→ **Aim of the task**
Give the lines in the records below, from the one holding "locality: Archipel: Societe." through the one holding "determined by: Smith, C. W.", inclusive, as a numbered list without blank lines.

____________

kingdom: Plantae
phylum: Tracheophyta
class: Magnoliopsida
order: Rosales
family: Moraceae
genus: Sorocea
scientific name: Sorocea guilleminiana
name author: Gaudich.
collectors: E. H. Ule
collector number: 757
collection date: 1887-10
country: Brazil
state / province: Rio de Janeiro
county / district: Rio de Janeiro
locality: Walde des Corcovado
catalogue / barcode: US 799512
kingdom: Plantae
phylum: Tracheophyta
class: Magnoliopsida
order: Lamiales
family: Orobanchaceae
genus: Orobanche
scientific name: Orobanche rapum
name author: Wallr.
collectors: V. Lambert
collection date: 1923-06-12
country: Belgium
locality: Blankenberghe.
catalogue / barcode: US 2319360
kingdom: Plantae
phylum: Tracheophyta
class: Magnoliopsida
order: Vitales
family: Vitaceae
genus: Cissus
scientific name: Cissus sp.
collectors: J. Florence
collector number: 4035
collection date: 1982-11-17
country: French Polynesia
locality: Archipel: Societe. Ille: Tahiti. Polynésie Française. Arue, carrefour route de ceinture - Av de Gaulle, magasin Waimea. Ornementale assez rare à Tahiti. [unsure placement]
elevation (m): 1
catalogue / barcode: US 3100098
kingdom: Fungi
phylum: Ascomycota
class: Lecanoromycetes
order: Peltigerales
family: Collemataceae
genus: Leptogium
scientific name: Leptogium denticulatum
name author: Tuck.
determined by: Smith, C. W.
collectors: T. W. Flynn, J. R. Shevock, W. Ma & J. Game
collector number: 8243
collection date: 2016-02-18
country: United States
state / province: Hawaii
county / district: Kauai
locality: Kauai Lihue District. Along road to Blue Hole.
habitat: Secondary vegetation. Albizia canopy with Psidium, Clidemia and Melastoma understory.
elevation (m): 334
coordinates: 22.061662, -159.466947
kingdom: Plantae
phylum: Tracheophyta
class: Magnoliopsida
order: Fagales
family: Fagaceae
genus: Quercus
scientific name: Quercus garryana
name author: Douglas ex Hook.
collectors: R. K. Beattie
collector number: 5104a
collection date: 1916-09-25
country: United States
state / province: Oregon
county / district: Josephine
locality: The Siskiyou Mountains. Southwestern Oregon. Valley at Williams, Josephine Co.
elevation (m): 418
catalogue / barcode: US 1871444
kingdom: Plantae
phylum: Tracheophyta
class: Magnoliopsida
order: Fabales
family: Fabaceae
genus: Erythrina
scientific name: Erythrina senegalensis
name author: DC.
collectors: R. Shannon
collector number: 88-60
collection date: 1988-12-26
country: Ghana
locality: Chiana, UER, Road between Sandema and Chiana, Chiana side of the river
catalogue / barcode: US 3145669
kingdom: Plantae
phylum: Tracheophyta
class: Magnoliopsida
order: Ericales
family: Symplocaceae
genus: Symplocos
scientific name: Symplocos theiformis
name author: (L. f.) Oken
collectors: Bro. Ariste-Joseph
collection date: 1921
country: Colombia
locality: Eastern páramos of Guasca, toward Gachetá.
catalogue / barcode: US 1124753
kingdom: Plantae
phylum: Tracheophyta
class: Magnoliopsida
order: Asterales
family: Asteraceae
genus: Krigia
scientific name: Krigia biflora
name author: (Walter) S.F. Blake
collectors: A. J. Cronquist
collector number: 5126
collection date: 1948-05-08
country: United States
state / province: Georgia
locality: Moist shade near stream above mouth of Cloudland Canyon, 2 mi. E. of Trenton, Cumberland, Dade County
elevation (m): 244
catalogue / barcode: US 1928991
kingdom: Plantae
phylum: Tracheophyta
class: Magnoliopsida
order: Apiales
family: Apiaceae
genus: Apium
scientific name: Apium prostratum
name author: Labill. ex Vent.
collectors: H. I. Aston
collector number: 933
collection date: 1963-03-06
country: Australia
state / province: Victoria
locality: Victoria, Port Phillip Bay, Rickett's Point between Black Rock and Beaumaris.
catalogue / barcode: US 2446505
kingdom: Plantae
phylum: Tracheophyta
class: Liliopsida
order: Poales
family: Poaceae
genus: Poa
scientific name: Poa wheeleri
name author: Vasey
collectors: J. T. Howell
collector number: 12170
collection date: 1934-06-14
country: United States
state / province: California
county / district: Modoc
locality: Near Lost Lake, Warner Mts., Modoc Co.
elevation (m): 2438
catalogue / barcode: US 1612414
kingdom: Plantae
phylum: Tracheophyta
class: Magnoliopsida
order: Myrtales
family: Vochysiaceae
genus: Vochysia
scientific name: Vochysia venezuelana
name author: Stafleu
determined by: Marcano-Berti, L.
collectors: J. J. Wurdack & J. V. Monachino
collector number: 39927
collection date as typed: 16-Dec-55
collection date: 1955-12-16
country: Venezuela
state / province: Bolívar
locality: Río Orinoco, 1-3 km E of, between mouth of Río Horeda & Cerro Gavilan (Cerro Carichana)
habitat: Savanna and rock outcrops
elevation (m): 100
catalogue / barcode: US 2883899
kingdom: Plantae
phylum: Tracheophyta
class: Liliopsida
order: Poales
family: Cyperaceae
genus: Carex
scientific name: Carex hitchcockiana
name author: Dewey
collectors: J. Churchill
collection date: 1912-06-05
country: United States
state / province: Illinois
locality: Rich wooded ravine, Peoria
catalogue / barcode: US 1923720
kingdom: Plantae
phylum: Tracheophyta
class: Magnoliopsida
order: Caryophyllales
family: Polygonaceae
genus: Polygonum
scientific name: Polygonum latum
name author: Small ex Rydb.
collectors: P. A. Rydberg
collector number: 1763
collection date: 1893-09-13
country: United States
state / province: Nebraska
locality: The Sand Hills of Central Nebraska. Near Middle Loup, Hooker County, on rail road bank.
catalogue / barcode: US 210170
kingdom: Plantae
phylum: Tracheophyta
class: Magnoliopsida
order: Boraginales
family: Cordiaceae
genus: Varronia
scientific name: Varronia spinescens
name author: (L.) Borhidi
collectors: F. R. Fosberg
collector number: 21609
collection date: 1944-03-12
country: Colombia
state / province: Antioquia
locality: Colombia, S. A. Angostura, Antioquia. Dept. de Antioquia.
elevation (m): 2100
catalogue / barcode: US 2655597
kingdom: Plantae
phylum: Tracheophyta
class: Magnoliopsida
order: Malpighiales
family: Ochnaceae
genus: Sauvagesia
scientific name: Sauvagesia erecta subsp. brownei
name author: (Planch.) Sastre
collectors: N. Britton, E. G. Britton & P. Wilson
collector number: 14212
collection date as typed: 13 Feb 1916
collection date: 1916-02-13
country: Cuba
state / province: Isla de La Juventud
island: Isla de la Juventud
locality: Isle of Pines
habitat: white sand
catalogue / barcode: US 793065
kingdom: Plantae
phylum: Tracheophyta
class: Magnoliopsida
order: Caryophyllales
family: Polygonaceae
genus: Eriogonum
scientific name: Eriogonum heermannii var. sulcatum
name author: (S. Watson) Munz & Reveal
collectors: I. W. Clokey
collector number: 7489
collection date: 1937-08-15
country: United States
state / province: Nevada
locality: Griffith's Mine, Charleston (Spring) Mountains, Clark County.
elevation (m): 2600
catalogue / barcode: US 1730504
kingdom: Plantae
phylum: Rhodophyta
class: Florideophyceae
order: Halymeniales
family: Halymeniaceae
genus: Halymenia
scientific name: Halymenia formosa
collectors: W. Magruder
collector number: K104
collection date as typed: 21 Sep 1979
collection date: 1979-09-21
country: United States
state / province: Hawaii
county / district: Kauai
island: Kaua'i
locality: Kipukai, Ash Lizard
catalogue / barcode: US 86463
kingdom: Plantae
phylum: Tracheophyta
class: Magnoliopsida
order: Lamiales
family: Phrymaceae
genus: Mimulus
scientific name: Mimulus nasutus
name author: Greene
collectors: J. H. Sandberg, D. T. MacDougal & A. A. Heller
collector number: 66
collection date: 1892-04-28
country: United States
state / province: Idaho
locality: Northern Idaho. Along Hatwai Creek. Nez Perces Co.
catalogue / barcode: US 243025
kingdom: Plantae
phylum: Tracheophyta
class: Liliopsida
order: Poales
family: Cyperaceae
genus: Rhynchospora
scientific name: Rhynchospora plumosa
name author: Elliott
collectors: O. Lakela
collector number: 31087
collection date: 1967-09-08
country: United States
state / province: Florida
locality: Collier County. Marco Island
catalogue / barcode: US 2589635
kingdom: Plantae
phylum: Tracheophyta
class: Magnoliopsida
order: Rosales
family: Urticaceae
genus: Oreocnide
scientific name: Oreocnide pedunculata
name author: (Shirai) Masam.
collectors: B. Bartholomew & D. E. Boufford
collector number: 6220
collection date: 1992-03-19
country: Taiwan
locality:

____________

→ **Result of this exercise**
1. locality: Archipel: Societe. Ille: Tahiti. Polynésie Française. Arue, carrefour route de ceinture - Av de Gaulle, magasin Waimea. Ornementale assez rare à Tahiti. [unsure placement]
2. elevation (m): 1
3. catalogue / barcode: US 3100098
4. kingdom: Fungi
5. phylum: Ascomycota
6. class: Lecanoromycetes
7. order: Peltigerales
8. family: Collemataceae
9. genus: Leptogium
10. scientific name: Leptogium denticulatum
11. name author: Tuck.
12. determined by: Smith, C. W.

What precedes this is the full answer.